* _About this task_
Which lines below include the string "relaxing"? Please show each one.

* _Exercise data_
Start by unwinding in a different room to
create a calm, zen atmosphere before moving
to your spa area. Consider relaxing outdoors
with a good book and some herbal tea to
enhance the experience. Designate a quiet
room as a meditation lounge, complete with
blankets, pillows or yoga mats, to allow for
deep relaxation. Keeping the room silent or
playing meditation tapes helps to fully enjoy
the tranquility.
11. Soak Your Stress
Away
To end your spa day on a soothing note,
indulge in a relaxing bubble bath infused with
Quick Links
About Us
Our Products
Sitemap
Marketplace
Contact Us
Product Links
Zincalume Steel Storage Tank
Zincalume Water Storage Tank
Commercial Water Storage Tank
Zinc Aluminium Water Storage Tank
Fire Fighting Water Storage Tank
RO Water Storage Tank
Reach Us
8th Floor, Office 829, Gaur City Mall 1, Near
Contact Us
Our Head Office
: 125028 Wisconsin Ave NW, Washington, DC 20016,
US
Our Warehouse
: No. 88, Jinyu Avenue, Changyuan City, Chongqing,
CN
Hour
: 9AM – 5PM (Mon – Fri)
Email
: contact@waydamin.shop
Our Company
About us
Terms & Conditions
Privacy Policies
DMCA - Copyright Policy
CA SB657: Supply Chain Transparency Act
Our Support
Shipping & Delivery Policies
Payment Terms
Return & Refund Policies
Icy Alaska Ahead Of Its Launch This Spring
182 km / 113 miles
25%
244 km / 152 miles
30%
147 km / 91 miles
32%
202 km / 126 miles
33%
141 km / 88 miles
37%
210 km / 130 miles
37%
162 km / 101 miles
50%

* _Answer for the task_
to your spa area. Consider relaxing outdoors
indulge in a relaxing bubble bath infused with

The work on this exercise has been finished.